● WRITTEN REQUEST 1: Rewrite the Dataset records below as a Markdown table with the columns "Row" and "Line." Cover only the stretch from the line containing "state / province: Hawaii" through the end of the rows, and leave out any blank lines.

Meanwhile, the last gas lanterns in the city were successively removed. These elements of the city landscape were irreversibly becoming a thing of the past. On 30 September 1967, gas from the new gasworks was supplied to Bydgoszcz plants and flats. At that time, the gas network in Bydgoszcz was almost 150 km long. In the 1960s, to ensure the even distribution of pressure, medium-pressure gas lines were constructed in individual city districts, as well as a gas compression station at the site of the old Gasworks
With the construction of the new facility, a high-pressure gas line to Grudziądz was also laid, so when the new plant was started, the municipal gas was delivered to Grudziądz to cover the deficit in its municipal network. However, this concept was used as planned only for a short time because several years after the pipeline completion, it was used to send gas, but... natural one, and in the opposite direction, from Grudziądz to Bydgoszcz.

The beginning of the 1970s, brought very important changes in gas supplies for Bydgoszcz. In 1973, the old, 19th-century Gasworks was completely shut down, and the entire network started to be adapted to a transfer from municipal (coal) gas to natural gas. From that moment on, at the Gasworks at Jagiellońska Street, only tanks filled at night with gas delivered from the new Gasworks were operating.
Already during the start-up of the new Gasworks at Witebska Street, whiffs of a real gas revolution, which was to come in the foreseeable future, were reaching Bydgoszcz. Poland was to be covered by a network, leading from the south to the north, for transmission of natural gas, which was to replace the previously used lighting gas completely.

In the 1970s’, Bydgoszcz was gradually encircled by medium-pressure gas lines and pressure-reducing stations. When the construction of the Otorowo-Solec Kujawski gas line began, adapted to the technical conditions for high-pressure gas lines, Bydgoszcz received a supply of natural gas from two sides, enabling the inhabitants of the Leśne district to receive it as first. This happened precisely on 7 March 1973.
Five years later, when that gas line was connected with the new high-pressure gas line from Gniewkowo to the village Rudy near Bydgoszcz and the constantly monitored pressure-reducing and metering station in Otorowo, a new chapter in the history of gas in service of inhabitants of Bydgoszcz and its region began for good.

In the 1980s, municipal gas in the Bydgoszcz network was successively replaced with natural gas. This process finally led to the closing of the Gasworks at Witebska Street in 1990.

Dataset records
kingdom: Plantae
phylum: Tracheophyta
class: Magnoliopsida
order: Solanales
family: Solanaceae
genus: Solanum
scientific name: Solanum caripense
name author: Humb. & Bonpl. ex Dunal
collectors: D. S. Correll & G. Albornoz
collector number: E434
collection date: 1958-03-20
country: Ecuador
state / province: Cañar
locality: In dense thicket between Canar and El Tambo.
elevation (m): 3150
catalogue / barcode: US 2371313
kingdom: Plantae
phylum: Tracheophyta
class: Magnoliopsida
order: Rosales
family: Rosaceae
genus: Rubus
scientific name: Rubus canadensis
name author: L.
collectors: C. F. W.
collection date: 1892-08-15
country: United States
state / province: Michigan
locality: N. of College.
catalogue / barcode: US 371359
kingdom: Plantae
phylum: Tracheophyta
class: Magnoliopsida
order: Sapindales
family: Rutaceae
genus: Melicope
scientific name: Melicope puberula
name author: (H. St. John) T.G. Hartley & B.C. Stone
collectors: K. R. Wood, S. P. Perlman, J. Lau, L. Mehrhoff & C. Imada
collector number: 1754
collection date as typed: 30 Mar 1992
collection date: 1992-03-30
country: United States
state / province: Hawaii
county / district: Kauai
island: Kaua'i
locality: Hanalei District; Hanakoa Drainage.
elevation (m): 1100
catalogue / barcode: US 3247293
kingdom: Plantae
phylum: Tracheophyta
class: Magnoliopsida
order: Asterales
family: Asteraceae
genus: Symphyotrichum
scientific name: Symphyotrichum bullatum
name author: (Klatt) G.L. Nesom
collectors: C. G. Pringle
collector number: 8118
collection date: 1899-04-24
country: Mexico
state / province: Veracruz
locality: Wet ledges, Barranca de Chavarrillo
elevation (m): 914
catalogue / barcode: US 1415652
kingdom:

● WRITTEN REQUEST 2: According to the text on the history of gas in Bydgoszcz, in what year was the Gasworks at Witebska Street closed?

● WORKED ANSWER 1:
| Row | Line |
|---|---|
| 1 | state / province: Hawaii |
| 2 | county / district: Kauai |
| 3 | island: Kaua'i |
| 4 | locality: Hanalei District; Hanakoa Drainage. |
| 5 | elevation (m): 1100 |
| 6 | catalogue / barcode: US 3247293 |
| 7 | kingdom: Plantae |
| 8 | phylum: Tracheophyta |
| 9 | class: Magnoliopsida |
| 10 | order: Asterales |
| 11 | family: Asteraceae |
| 12 | genus: Symphyotrichum |
| 13 | scientific name: Symphyotrichum bullatum |
| 14 | name author: (Klatt) G.L. Nesom |
| 15 | collectors: C. G. Pringle |
| 16 | collector number: 8118 |
| 17 | collection date: 1899-04-24 |
| 18 | country: Mexico |
| 19 | state / province: Veracruz |
| 20 | locality: Wet ledges, Barranca de Chavarrillo |
| 21 | elevation (m): 914 |
| 22 | catalogue / barcode: US 1415652 |
| 23 | kingdom: |

● WORKED ANSWER 2: 1990